At the same time, as the monetary base is converted into money supply, price pressures may also start rising, especially at a time when everyone is pushing and praying for higher inflation (in the convoluted thinking of secular stagnation advocates higher inflation is thought to stimulate growth!). Hence, we would not be surprised if over the next 18 months, inflation indeed starts rising which in turn can turn the complacency that brought us negative rates and unsustainable debts on its head.
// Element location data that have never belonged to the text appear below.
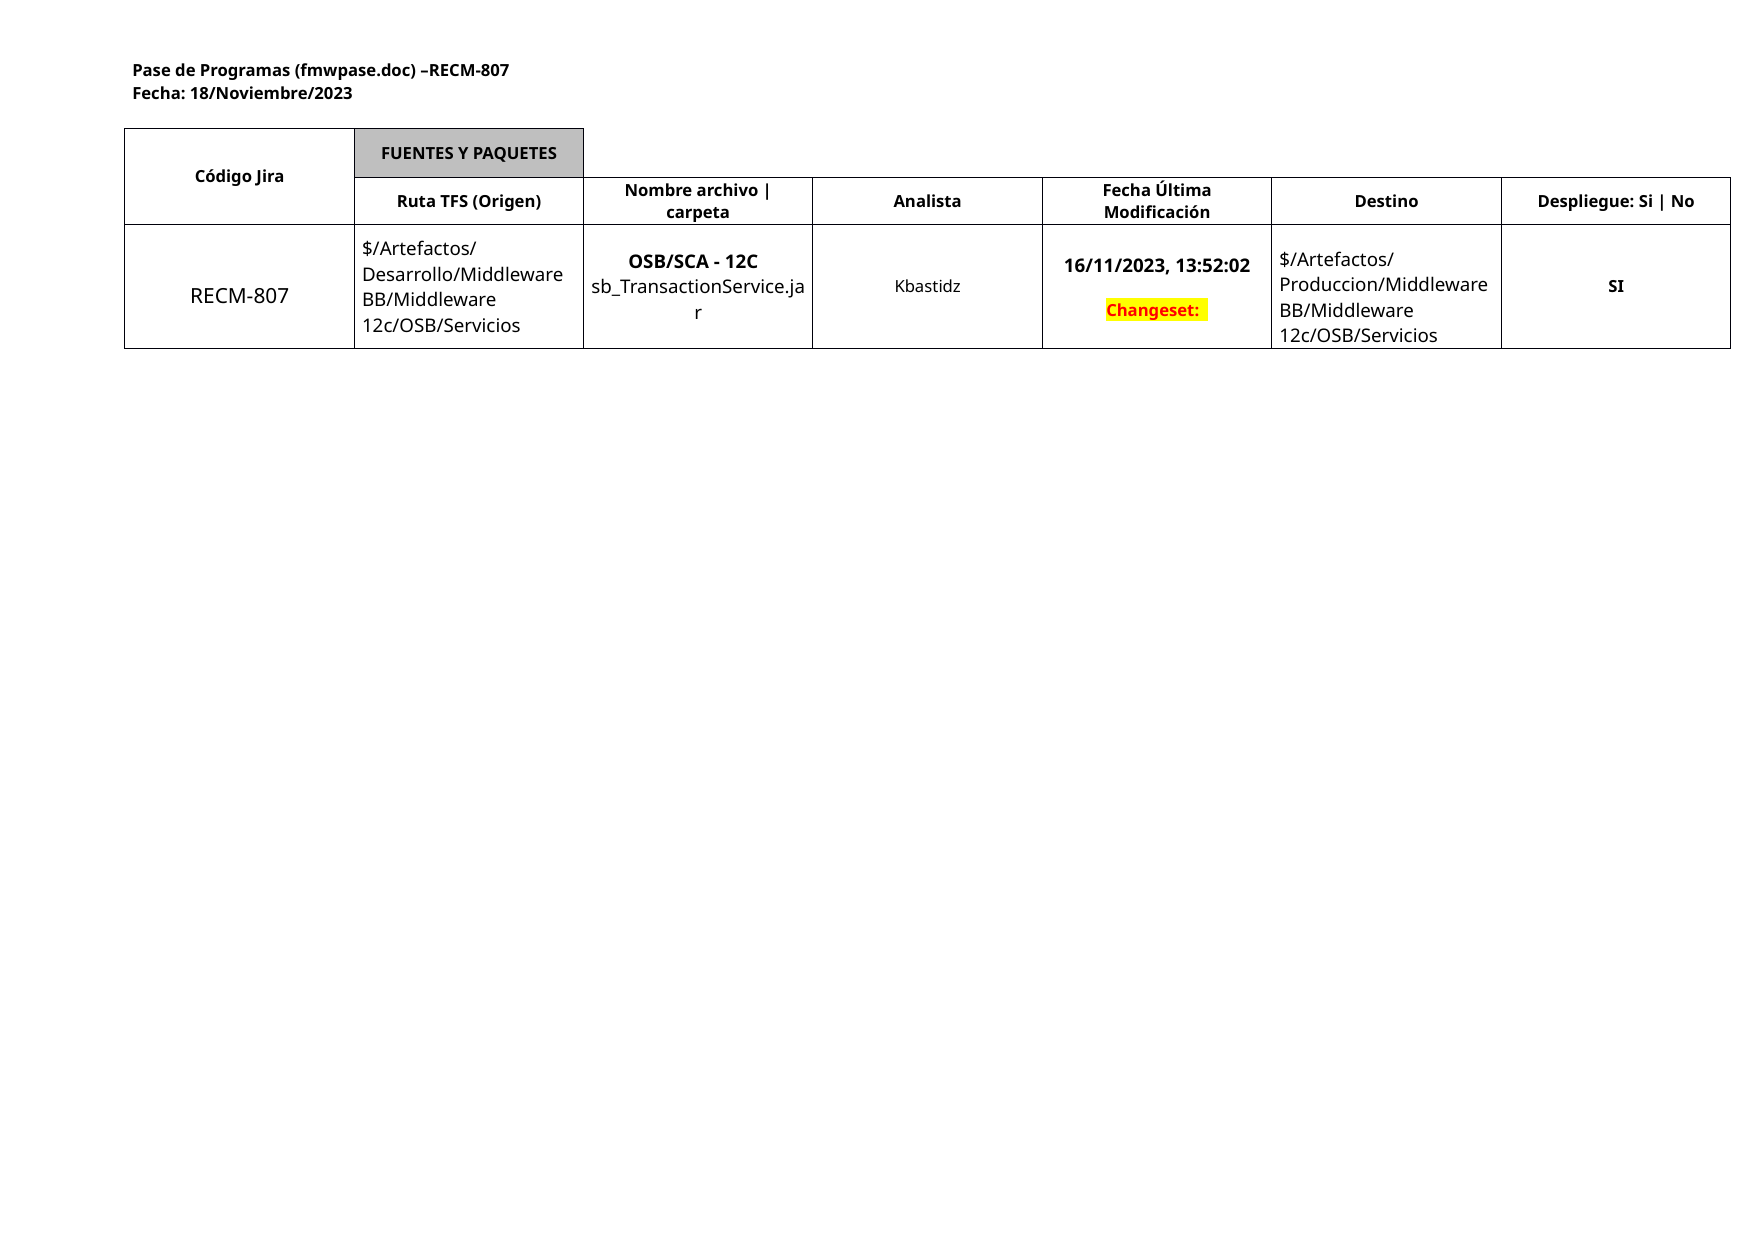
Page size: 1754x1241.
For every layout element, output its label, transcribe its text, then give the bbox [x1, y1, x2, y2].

table_cell [583, 349, 813, 466]
table_cell [1272, 349, 1501, 466]
subtitle Pase de Programas (fmwpase.doc) –RECM-807 [132, 58, 1754, 81]
table_cell $/Artefactos/Produccion/Middleware BB/Middleware 12c/OSB/Servicios [1272, 225, 1501, 348]
table_header [584, 128, 1731, 177]
table_cell Analista [813, 178, 1042, 223]
table_cell Nombre archivo | carpeta [584, 178, 812, 223]
table_header Código Jira [125, 129, 354, 223]
table_cell [125, 349, 378, 466]
table_cell [1731, 348, 1754, 466]
table_cell Despliegue: Si | No [1502, 178, 1730, 223]
table_cell OSB/SCA - 12C sb_TransactionService.jar [584, 225, 812, 348]
table_cell Kbastidz [813, 225, 1042, 348]
table_cell [1042, 349, 1272, 466]
table_cell Fecha Última Modificación [1043, 178, 1271, 223]
table_cell SI [1502, 225, 1730, 348]
table_cell [1501, 349, 1731, 466]
table_cell 16/11/2023, ‏‎13:52:02 Changeset: [1043, 225, 1271, 348]
table_cell $/Artefactos/Desarrollo/Middleware BB/Middleware 12c/OSB/Servicios [355, 225, 583, 348]
table_cell [1731, 224, 1754, 348]
table_header FUENTES Y PAQUETES [355, 129, 583, 177]
table_cell RECM-807 [125, 225, 354, 348]
table_cell [378, 349, 583, 466]
table_cell Ruta TFS (Origen) [355, 178, 583, 223]
subtitle Fecha: 18/Noviembre/2023 [132, 81, 1754, 104]
table_cell [813, 349, 1042, 466]
table_header [1731, 128, 1754, 177]
table_cell [1731, 177, 1754, 223]
table_cell Destino [1272, 178, 1501, 223]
Today, under nominal and not real terms (i.e. without taking into account the effects of inflation over the course of the last several decades) gold is just under $1500/oz and the S&P 500 is close to 3,000 points, so an ounce of gold would buy roughly 0.5 a unit of the index. Over the last 45 years (i.e. since the collapse of the Bretton Woods Agreement), that figure has ranged from more than 7.5 in 1980 to less than 0.2 in 1999 (see graph below). Exuberance, facilitated by bubbles and monetary manipulations, has the tendency to cheapen the value of real money (gold), while inflating the value of paper assets. During times of crises, paper assets deflate and real assets that have intrinsic value appreciate.
Therefore, we would humbly offer the suggestion that complacency about inflation and the rising conflicts around the world could surprise the markets with some unexpected news in the future. If it turns out not to be an aberration, it will hit hard fixed assets, and force central banks to take action, both of which could badly damage equity markets.
Against this, our suggestion is that real assets carrying intrinsic value should play a role in every investor’s portfolio, and so should hedging using commodity futures.